Check each line of the material below for "round", then copy the ones that contain it.
=====
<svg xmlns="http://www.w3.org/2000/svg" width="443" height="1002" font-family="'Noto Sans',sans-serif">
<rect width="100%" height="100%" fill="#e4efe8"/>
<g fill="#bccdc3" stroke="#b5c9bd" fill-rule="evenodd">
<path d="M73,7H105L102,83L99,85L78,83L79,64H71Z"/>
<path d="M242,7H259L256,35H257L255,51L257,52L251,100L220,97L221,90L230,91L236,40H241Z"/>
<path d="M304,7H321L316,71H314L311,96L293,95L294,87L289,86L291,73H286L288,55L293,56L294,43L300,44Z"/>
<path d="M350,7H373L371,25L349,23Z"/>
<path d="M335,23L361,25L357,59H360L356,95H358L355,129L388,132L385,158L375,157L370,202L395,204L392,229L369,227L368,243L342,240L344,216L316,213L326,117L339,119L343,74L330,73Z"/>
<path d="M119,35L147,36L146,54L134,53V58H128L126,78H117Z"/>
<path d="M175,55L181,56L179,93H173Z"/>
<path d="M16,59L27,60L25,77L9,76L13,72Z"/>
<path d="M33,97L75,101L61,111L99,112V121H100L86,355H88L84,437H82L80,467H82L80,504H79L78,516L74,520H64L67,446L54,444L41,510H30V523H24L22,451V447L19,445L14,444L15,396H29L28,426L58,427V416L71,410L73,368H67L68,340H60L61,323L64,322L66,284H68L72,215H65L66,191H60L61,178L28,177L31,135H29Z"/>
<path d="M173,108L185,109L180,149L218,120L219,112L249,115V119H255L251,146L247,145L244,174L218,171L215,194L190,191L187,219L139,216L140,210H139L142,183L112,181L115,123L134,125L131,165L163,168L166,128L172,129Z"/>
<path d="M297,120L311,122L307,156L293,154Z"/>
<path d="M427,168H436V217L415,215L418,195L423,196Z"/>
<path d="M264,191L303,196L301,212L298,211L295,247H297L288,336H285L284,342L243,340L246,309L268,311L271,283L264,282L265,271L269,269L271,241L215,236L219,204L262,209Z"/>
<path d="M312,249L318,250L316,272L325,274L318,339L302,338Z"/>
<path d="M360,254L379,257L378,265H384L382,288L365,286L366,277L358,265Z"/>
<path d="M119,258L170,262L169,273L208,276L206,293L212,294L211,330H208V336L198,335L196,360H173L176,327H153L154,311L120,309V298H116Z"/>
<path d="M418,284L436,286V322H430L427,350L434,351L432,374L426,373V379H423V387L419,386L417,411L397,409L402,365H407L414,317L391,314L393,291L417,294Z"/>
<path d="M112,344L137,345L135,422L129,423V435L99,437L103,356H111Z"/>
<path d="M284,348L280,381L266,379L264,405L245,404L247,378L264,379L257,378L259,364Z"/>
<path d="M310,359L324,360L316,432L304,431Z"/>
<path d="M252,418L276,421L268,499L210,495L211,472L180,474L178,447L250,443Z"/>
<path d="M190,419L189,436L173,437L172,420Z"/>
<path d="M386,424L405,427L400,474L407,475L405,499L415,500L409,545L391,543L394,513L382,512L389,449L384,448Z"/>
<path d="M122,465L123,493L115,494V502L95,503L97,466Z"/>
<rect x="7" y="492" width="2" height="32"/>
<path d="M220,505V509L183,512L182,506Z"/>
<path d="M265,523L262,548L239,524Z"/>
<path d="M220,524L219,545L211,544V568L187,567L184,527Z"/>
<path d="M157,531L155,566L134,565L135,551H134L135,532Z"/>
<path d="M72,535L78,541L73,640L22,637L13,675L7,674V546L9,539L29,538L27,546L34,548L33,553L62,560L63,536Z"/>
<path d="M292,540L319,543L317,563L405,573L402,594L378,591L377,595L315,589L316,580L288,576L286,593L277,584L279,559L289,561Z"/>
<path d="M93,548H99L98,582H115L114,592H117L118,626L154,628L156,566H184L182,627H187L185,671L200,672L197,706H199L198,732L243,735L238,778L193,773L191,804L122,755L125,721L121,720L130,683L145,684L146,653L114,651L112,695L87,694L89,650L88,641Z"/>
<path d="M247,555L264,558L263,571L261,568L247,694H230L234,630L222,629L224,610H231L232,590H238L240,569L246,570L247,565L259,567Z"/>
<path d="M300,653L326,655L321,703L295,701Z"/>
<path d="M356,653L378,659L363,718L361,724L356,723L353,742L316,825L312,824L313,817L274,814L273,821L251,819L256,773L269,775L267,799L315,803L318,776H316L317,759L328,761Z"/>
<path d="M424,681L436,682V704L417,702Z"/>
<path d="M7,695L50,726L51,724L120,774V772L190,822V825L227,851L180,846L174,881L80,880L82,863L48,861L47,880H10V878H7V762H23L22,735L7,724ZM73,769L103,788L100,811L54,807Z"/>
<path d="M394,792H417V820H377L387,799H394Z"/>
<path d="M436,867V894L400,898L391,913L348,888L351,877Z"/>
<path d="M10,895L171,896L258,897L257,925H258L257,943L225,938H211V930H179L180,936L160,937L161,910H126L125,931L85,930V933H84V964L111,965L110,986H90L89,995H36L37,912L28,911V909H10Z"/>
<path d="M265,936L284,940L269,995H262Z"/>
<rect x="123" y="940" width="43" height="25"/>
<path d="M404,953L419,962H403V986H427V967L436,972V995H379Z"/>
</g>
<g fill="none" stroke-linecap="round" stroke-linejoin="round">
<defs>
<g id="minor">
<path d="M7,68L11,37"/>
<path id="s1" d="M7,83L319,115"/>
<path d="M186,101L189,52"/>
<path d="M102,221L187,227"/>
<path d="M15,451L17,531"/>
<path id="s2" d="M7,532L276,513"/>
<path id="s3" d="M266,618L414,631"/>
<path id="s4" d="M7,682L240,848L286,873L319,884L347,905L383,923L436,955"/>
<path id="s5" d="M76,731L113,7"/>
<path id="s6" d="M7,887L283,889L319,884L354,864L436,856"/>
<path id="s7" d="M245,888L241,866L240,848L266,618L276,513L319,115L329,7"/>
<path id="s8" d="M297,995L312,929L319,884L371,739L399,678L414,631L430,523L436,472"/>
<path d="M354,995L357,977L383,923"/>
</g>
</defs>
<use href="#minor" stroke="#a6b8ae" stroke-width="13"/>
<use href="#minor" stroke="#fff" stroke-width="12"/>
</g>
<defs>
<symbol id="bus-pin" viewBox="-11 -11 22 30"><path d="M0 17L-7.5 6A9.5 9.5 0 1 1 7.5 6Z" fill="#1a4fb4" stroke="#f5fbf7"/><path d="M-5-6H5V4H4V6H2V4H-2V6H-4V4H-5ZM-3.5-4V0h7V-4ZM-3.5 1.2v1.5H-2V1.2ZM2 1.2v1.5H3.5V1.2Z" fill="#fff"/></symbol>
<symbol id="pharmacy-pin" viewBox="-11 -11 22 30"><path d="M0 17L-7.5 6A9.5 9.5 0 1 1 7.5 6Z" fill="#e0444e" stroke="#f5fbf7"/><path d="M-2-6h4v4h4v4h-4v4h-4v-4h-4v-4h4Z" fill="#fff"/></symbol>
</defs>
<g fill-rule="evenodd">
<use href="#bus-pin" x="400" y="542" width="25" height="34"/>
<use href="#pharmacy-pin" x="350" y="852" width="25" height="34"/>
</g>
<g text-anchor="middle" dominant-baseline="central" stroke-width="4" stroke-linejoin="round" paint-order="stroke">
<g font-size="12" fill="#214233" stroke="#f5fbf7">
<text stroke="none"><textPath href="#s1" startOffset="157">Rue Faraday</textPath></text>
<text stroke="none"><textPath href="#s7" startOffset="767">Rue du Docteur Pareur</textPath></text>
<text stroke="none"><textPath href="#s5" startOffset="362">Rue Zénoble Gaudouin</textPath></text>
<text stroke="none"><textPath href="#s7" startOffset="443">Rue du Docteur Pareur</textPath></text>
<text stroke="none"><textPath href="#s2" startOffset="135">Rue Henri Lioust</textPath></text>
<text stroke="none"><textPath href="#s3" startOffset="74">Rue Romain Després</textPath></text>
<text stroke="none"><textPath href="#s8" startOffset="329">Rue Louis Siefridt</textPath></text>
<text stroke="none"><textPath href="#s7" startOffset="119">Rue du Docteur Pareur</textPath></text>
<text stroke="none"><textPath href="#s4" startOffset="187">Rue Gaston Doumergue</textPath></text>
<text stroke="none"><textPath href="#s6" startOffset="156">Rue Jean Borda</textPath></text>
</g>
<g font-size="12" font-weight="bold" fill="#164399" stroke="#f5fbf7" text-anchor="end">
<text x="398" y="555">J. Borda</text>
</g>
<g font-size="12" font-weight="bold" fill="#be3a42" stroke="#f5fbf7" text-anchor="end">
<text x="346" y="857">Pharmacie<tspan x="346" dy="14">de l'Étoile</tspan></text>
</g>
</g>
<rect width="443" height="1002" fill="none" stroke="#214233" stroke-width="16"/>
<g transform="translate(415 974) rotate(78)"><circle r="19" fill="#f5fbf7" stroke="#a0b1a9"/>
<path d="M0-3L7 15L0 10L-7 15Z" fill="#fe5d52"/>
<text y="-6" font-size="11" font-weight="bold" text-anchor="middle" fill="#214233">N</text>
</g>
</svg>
=====
**Written response**
<g fill="none" stroke-linecap="round" stroke-linejoin="round">
<g text-anchor="middle" dominant-baseline="central" stroke-width="4" stroke-linejoin="round" paint-order="stroke">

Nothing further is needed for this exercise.